After that, it was far less eventful until the evening, and my day consisted of washing my clothing in the bathroom and trying not to have it drip into pools on the floor (practically impossible), and then to film class at five where we saw «Recordações Da Casa Amarela» which I fully enjoyed in all of its quirkiness (imagine if Woody Allen had been born and raised in Portugal, perhaps more on this later). Kristina and I went out to dinner at the Indopaquistani restaurant down by the river, which ended up being far more amusing than we had expected, because our Brasilian waiter, who was certainly obsequious, ended up turning up the charm ten notches, ending in a marriage proposal to me (only partially in jest) and warm, hilarious conversation about the Portuguese and his view of their behaviour after living here for 7 years.

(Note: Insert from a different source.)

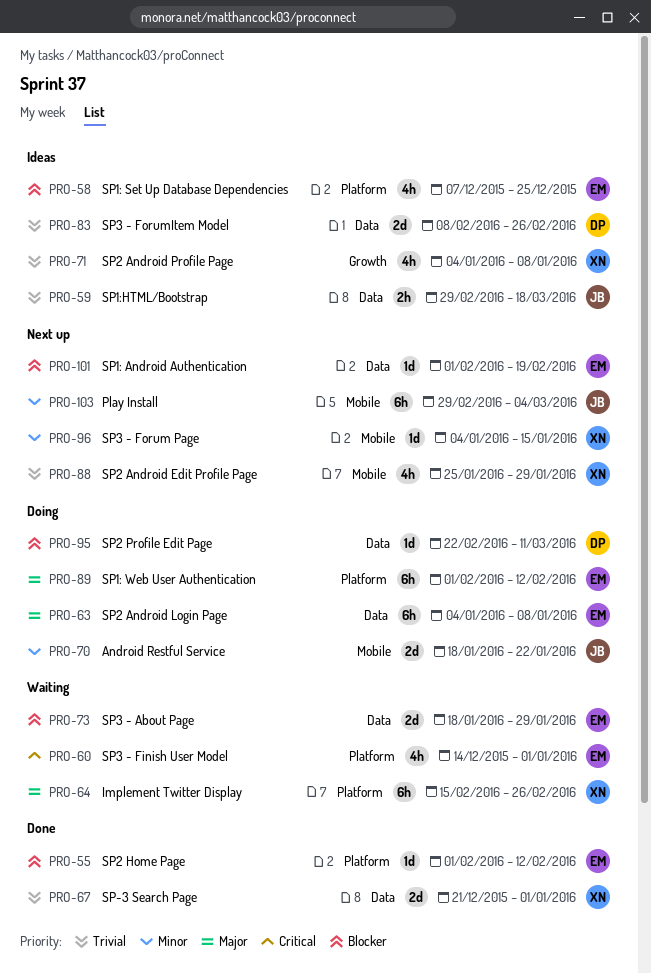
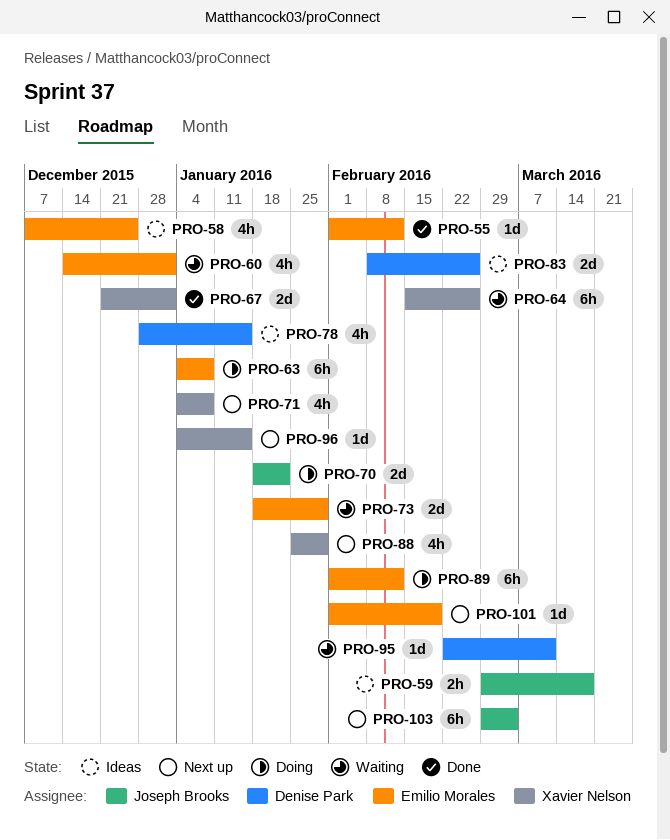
PRO-71, status: Ideas -> Next up
PRO-78: none -> present
PRO-95, status: Doing -> Waiting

In the morning I had my last day of classes, and in the afternoon, I cooked a pseudo-Mexican dinner, at the program director´s mother´s house for Juli, Kristina, Sara, Gorauv and him. They were busily studying while I was enjoying the glory of a fully equipped kitchen and my own hand´s season. Yesterday the day was spent in language exams, for which I obviously spent no time studying, but which were fine. And after drinking (surprise surprise) red wine down by the river at our favorite Italian restaurant with Matthieu, Juli and Kristina, I wandered back to a café, read over my history notes, and meandered back to the Teatro Gil Vicente, where I watched «Lisboetas» a really spectacular documentary by SErge Trefault on immigration over the last decade into Portugal.